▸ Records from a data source
____________________

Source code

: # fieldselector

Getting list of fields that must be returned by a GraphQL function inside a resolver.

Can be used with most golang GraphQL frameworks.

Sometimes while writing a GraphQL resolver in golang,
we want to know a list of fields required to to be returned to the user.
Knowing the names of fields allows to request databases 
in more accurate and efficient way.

____________________

▸ PROBLEM TO WORK ON
Nothing but the lines from the one containing "Getting list of" through the last line of the data above should be set down, word for word.

▸ TASK RESULT
Getting list of fields that must be returned by a GraphQL function inside a resolver.

Can be used with most golang GraphQL frameworks.

Sometimes while writing a GraphQL resolver in golang,
we want to know a list of fields required to to be returned to the user.
Knowing the names of fields allows to request databases 
in more accurate and efficient way.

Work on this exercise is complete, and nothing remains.